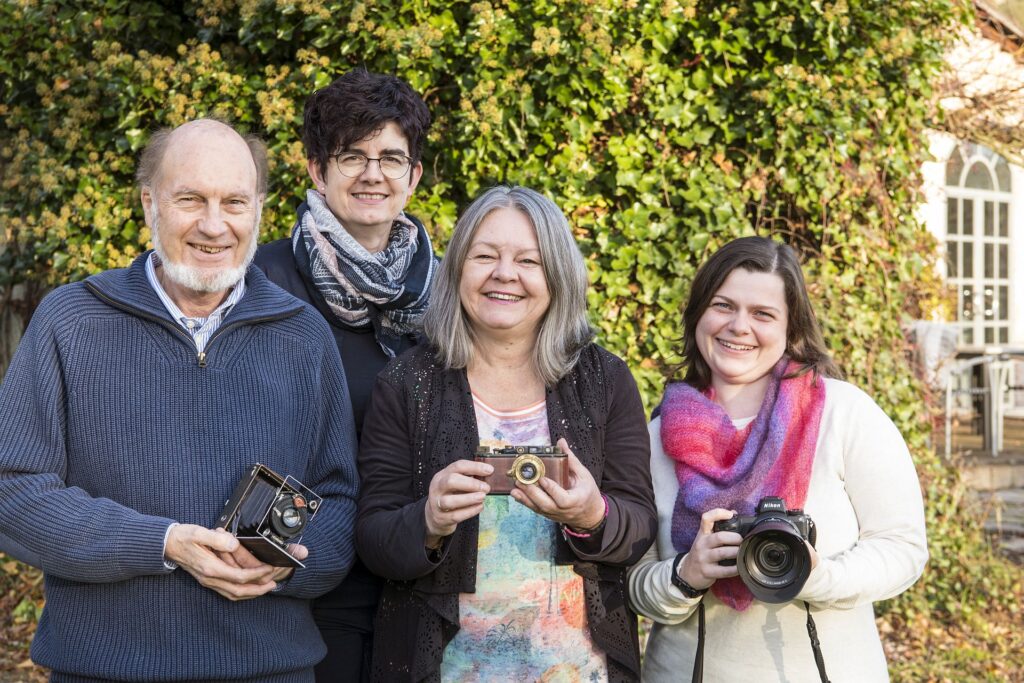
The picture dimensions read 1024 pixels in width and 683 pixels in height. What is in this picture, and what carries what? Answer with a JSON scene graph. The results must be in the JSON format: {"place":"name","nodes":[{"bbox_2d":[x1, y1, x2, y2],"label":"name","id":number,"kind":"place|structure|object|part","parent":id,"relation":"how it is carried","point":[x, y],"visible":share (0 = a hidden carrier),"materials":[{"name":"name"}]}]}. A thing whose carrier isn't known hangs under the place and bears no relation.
{"place":"outdoors","nodes":[
{"label":"outdoors","id":0,"kind":"place"},
{"bbox_2d":[0,116,360,682],"label":"man","id":1,"kind":"object","parent":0,"point":[227,281],"visible":0.99},
{"bbox_2d":[216,463,319,570],"label":"camera","id":2,"kind":"object","parent":1,"relation":"in","point":[275,514],"visible":0.92,"materials":[{"name":"black metal"}]},
{"bbox_2d":[251,66,439,682],"label":"woman","id":3,"kind":"object","parent":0,"point":[333,122],"visible":0.63},
{"bbox_2d":[0,0,982,479],"label":"ivy hedge","id":4,"kind":"object","parent":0,"point":[449,24],"visible":0.5,"materials":[{"name":"green plant"}]},
{"bbox_2d":[352,185,658,682],"label":"woman","id":5,"kind":"object","parent":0,"point":[530,239],"visible":0.98},
{"bbox_2d":[474,444,569,493],"label":"camera","id":6,"kind":"object","parent":5,"relation":"in","point":[495,462],"visible":0.83,"materials":[{"name":"metal"}]},
{"label":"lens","id":7,"kind":"part","parent":6,"relation":"part of","materials":[{"name":"gold metal"}]},
{"bbox_2d":[1,521,1023,680],"label":"lawn","id":8,"kind":"structure","parent":0,"point":[29,632],"materials":[{"name":"plant"}]},
{"bbox_2d":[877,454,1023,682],"label":"shrub","id":9,"kind":"object","parent":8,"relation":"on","point":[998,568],"visible":0.48,"materials":[{"name":"green plant"}]},
{"bbox_2d":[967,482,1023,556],"label":"stone steps","id":10,"kind":"structure","parent":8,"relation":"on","point":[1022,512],"materials":[{"name":"grey stone"}]},
{"bbox_2d":[629,236,927,682],"label":"woman","id":11,"kind":"object","parent":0,"point":[718,323],"visible":0.92},
{"bbox_2d":[713,495,818,604],"label":"camera","id":12,"kind":"object","parent":11,"relation":"in","point":[776,558],"visible":0.89,"materials":[{"name":"black metal"}]},
{"bbox_2d":[693,597,831,682],"label":"camera strap","id":13,"kind":"object","parent":12,"relation":"hanging from","point":[702,636],"visible":0.88,"materials":[{"name":"black fabric"}]},
{"label":"lens","id":14,"kind":"part","parent":12,"relation":"part of","materials":[{"name":"black metal"}]},
{"bbox_2d":[917,0,1023,415],"label":"building","id":15,"kind":"structure","parent":0,"point":[1022,212],"materials":[{"name":"white paint"}]},
{"bbox_2d":[943,139,1012,345],"label":"arched window","id":16,"kind":"structure","parent":15,"relation":"in","point":[986,172],"materials":[{"name":"white"}]},
{"bbox_2d":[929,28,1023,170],"label":"tree branch","id":17,"kind":"object","parent":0,"point":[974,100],"visible":0.71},
{"bbox_2d":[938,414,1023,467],"label":"wooden deck","id":18,"kind":"structure","parent":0,"point":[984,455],"materials":[{"name":"brown wood"}]},
{"bbox_2d":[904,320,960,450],"label":"chair","id":19,"kind":"object","parent":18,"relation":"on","point":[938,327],"visible":0.54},
{"bbox_2d":[941,344,1023,460],"label":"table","id":20,"kind":"object","parent":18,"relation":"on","point":[946,429],"visible":0.79,"materials":[{"name":"white metal"}]}
]}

+++++

Work instruction:
Copy the entries exactly. Leave out the images.

Output below:
The picture dimensions read 1024 pixels in width and 683 pixels in height. What is in this picture, and what carries what? Answer with a JSON scene graph. The results must be in the JSON format: {"place":"name","nodes":[{"bbox_2d":[x1, y1, x2, y2],"label":"name","id":number,"kind":"place|structure|object|part","parent":id,"relation":"how it is carried","point":[x, y],"visible":share (0 = a hidden carrier),"materials":[{"name":"name"}]}]}. A thing whose carrier isn't known hangs under the place and bears no relation.
{"place":"outdoors","nodes":[
{"label":"outdoors","id":0,"kind":"place"},
{"bbox_2d":[0,116,360,682],"label":"man","id":1,"kind":"object","parent":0,"point":[227,281],"visible":0.99},
{"bbox_2d":[216,463,319,570],"label":"camera","id":2,"kind":"object","parent":1,"relation":"in","point":[275,514],"visible":0.92,"materials":[{"name":"black metal"}]},
{"bbox_2d":[251,66,439,682],"label":"woman","id":3,"kind":"object","parent":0,"point":[333,122],"visible":0.63},
{"bbox_2d":[0,0,982,479],"label":"ivy hedge","id":4,"kind":"object","parent":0,"point":[449,24],"visible":0.5,"materials":[{"name":"green plant"}]},
{"bbox_2d":[352,185,658,682],"label":"woman","id":5,"kind":"object","parent":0,"point":[530,239],"visible":0.98},
{"bbox_2d":[474,444,569,493],"label":"camera","id":6,"kind":"object","parent":5,"relation":"in","point":[495,462],"visible":0.83,"materials":[{"name":"metal"}]},
{"label":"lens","id":7,"kind":"part","parent":6,"relation":"part of","materials":[{"name":"gold metal"}]},
{"bbox_2d":[1,521,1023,680],"label":"lawn","id":8,"kind":"structure","parent":0,"point":[29,632],"materials":[{"name":"plant"}]},
{"bbox_2d":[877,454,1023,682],"label":"shrub","id":9,"kind":"object","parent":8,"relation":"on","point":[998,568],"visible":0.48,"materials":[{"name":"green plant"}]},
{"bbox_2d":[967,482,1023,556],"label":"stone steps","id":10,"kind":"structure","parent":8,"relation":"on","point":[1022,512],"materials":[{"name":"grey stone"}]},
{"bbox_2d":[629,236,927,682],"label":"woman","id":11,"kind":"object","parent":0,"point":[718,323],"visible":0.92},
{"bbox_2d":[713,495,818,604],"label":"camera","id":12,"kind":"object","parent":11,"relation":"in","point":[776,558],"visible":0.89,"materials":[{"name":"black metal"}]},
{"bbox_2d":[693,597,831,682],"label":"camera strap","id":13,"kind":"object","parent":12,"relation":"hanging from","point":[702,636],"visible":0.88,"materials":[{"name":"black fabric"}]},
{"label":"lens","id":14,"kind":"part","parent":12,"relation":"part of","materials":[{"name":"black metal"}]},
{"bbox_2d":[917,0,1023,415],"label":"building","id":15,"kind":"structure","parent":0,"point":[1022,212],"materials":[{"name":"white paint"}]},
{"bbox_2d":[943,139,1012,345],"label":"arched window","id":16,"kind":"structure","parent":15,"relation":"in","point":[986,172],"materials":[{"name":"white"}]},
{"bbox_2d":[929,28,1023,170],"label":"tree branch","id":17,"kind":"object","parent":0,"point":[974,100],"visible":0.71},
{"bbox_2d":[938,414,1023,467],"label":"wooden deck","id":18,"kind":"structure","parent":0,"point":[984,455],"materials":[{"name":"brown wood"}]},
{"bbox_2d":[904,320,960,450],"label":"chair","id":19,"kind":"object","parent":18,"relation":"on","point":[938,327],"visible":0.54},
{"bbox_2d":[941,344,1023,460],"label":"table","id":20,"kind":"object","parent":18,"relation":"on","point":[946,429],"visible":0.79,"materials":[{"name":"white metal"}]}
]}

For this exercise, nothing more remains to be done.